La Conférence épiscopale nationale du Congo (Cenco) met en garde contre une modification de la constitution
Dans un communiqué publié ce 20 juin 2026, la Conférence épiscopale nationale du Congo (Cenco), représentée par son secrétaire général, Mgr Donatien Nshole, a exprimé une opposition ferme à toute tentative de révision de la constitution congolaise du 18 février 2006.

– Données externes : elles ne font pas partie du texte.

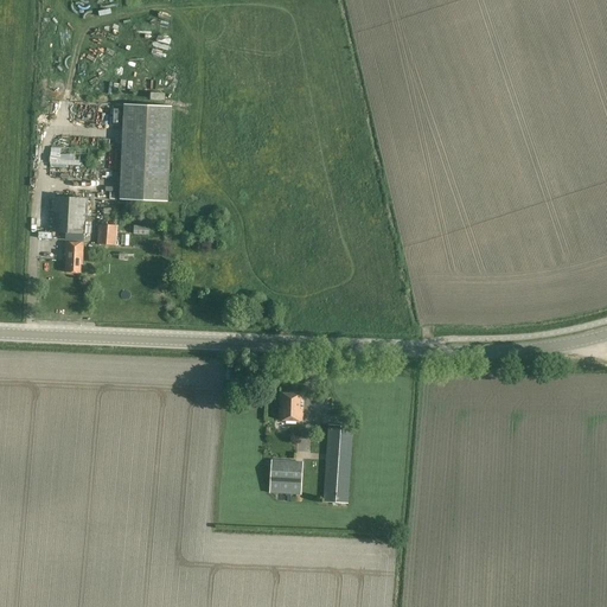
[(167,25),(170,12),(158,10),(155,23),(167,25)]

Une manœuvre politique déguisée
L’Église catholique dénonce une stratégie visant à contourner les limites constitutionnelles pour permettre à un dirigeant de prolonger son mandat. Selon Mgr Nshole, cette initiative, présentée comme une réponse à un prétendu vide juridique, ouvrirait la porte à une consultation populaire illégitime.
Le porte-parole de la Cenco rappelle que l’article 220, qui protège les articles fondamentaux comme la durée des mandats présidentiels, « constitue un rempart essentiel contre l’instauration d’un pouvoir dictatorial ». Toute remise en cause de cet article, selon l’Église, équivaudrait à saper les fondements mêmes de la démocratie congolaise.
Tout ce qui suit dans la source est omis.